At an annual average of over 6800 mm of rain with 182 rain days, Milford Sound is the wettest permanently lived in settlement in New Zealand. The heavier the rain, the more spectacular the waterfalls, with the Lady Bowen Falls closest to the village. Most tourists visiting Milford Sound are day tourists and just one lodge provides overnight accommodation. As the settlement is located in a national park, camping is not permitted. Most tourists reach Milford Sound by tour coach from Queenstown and with an eight-hour return trip, the village is only busy either side of lunchtime. Some tourists start their journey in Te Anau, which at four hours return is much closer. Annual visitor numbers were expected to exceed one million for the first time in 2019.

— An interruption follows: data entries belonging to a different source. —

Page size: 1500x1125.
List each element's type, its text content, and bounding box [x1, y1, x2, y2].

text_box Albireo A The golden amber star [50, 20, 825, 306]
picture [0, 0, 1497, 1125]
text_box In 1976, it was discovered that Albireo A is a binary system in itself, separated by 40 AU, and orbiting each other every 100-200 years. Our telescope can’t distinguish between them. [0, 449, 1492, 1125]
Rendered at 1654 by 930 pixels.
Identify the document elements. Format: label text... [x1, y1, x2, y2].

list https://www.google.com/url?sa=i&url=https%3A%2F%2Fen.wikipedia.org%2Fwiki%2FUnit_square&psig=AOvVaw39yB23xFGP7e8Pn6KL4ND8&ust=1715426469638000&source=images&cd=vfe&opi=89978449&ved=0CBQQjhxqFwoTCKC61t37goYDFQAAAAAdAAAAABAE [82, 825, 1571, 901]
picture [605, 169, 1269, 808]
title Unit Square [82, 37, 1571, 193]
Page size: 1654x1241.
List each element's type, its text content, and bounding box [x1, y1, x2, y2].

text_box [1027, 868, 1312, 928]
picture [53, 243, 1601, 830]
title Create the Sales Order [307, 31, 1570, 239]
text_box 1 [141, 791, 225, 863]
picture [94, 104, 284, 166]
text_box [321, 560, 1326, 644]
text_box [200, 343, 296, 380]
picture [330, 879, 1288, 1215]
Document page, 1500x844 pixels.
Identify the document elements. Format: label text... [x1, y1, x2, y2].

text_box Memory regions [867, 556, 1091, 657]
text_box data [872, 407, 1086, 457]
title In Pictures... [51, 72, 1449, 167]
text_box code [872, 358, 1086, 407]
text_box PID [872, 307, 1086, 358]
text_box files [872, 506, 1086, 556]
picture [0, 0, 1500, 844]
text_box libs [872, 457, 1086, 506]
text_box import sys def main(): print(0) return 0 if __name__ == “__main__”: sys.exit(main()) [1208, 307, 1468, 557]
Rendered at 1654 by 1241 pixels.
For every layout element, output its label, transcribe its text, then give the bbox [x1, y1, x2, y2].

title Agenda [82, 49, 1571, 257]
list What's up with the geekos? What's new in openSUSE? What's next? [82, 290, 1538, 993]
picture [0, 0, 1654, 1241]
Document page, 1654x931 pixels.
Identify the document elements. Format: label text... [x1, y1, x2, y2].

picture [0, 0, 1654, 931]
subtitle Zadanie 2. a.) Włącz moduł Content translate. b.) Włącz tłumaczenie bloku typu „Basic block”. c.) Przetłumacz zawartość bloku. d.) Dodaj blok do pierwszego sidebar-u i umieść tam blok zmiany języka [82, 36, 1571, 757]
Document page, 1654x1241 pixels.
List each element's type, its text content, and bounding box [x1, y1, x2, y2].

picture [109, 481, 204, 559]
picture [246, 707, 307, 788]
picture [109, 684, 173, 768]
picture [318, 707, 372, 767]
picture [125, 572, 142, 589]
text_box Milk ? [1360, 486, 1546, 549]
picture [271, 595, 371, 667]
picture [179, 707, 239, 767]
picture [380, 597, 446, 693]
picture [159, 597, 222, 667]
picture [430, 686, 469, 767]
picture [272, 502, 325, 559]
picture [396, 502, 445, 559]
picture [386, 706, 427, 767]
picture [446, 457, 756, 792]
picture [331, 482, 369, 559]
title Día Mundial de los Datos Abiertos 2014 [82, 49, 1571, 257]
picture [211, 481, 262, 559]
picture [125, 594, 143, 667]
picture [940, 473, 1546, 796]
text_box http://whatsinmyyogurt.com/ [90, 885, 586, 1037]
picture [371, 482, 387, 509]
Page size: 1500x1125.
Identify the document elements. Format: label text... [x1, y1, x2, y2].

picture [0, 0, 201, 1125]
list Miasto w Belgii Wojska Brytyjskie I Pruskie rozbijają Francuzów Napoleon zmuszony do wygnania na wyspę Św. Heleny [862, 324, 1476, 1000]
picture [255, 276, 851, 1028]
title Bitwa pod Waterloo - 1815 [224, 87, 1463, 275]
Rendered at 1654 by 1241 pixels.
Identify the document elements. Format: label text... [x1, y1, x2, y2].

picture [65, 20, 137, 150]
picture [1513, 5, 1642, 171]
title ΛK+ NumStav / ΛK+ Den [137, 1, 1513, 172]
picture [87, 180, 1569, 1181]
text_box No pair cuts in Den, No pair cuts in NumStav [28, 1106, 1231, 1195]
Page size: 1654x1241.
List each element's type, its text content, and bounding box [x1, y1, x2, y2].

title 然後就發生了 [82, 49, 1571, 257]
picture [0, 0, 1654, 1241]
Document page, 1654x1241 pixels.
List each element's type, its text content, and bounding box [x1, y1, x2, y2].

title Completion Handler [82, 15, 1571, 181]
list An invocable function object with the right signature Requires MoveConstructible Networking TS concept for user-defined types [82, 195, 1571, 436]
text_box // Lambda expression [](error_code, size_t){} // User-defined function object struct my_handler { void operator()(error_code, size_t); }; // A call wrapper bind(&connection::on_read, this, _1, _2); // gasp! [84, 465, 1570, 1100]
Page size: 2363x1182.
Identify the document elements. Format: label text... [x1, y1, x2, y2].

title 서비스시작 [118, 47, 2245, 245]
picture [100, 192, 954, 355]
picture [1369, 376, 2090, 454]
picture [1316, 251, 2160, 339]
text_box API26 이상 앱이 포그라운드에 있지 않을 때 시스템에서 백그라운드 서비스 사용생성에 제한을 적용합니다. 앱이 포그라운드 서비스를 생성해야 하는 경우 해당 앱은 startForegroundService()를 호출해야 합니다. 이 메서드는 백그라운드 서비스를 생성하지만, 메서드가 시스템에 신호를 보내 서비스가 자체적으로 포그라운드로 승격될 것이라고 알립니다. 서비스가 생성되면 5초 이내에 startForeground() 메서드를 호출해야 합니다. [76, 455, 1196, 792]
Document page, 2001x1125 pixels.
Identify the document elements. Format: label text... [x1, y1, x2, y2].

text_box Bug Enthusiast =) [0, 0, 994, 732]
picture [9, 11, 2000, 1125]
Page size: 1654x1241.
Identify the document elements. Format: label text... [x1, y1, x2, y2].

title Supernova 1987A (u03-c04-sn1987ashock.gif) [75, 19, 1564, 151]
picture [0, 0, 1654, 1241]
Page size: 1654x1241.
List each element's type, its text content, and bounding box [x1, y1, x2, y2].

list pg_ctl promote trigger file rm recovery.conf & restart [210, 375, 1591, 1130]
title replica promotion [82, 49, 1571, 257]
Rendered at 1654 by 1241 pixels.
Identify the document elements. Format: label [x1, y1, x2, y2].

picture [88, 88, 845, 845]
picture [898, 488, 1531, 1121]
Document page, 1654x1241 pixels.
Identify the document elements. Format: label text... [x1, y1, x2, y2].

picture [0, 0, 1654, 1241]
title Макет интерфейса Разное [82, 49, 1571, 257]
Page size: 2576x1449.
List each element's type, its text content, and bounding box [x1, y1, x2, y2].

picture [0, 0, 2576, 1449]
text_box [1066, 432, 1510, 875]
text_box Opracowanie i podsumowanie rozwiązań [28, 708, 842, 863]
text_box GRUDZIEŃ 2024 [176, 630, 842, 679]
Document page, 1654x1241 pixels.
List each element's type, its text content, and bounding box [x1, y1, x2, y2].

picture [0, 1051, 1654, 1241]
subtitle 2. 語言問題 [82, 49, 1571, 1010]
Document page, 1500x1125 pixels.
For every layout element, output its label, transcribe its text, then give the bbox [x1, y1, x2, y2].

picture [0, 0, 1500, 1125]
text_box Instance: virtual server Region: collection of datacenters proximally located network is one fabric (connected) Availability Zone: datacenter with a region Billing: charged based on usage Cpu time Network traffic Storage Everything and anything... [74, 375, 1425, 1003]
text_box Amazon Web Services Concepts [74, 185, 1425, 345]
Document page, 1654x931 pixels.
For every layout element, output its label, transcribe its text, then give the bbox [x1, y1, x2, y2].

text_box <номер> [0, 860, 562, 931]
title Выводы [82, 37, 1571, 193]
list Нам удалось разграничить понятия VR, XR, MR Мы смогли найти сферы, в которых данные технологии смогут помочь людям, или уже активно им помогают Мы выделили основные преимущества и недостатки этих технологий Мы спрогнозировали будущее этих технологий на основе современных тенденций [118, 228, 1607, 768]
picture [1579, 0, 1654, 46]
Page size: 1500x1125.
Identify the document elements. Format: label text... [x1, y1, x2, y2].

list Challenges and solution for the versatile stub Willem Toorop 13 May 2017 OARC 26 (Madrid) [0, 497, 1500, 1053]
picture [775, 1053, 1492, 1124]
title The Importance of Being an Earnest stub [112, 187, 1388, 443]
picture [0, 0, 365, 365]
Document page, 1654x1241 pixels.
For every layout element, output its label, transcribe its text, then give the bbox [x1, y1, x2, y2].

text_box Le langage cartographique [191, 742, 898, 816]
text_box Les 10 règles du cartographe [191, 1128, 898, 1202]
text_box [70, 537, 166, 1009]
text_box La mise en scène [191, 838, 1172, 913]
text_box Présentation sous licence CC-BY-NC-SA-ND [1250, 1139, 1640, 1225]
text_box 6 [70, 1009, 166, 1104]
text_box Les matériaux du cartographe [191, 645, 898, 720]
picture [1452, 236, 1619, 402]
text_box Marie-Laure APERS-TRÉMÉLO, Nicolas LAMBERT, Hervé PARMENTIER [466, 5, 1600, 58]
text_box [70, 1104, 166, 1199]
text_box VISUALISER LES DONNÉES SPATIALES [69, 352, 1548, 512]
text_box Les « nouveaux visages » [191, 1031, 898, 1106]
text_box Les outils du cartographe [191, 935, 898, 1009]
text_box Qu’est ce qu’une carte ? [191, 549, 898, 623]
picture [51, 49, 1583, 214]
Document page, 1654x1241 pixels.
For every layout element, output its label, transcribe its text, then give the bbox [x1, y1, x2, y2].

The village gets its drinking water from the Bowen River and this river also feeds a small hydroelectric plant for power supply.

==Demographics==

Milford Sound village covers 8.34 km2, and is part of the much larger but almost entirely unpopulated Fiordland statistical area.

The village had a population of 105 at the 2018 New Zealand census, an increase of 9 people (9.4%) since the 2013 census, and unchanged since the 2006 census. There were 0 households, comprising 48 males and 57 females, giving a sex ratio of 0.84 males per female. The median age was 27.9 years (compared with 37.4 years nationally), with no people aged under 15 years, 69 (65.7%) aged 15 to 29, 36 (34.3%) aged 30 to 64, and 3 (2.9%) aged 65 or older.

Ethnicities were 74.3% European/Pākehā, 8.6% Māori, 25.7% Asian, and 2.9% other ethnicities. People may identify with more than one ethnicity.

Although some people chose not to answer the census's question about religious affiliation, 65.7% had no religion, 20.0% were Christian, 2.9% were Muslim and 5.7% had other religions.

Of those at least 15 years old, 27 (25.7%) people had a bachelor's or higher degree, and 9 (8.6%) people had no formal qualifications. The median income was $34,000, compared with $31,800 nationally. 3 people (2.9%) earned over $70,000 compared to 17.2% nationally. The employment status of those at least 15 was that 102 (97.1%) people were employed full-time, and 3 (2.9%) were part-time.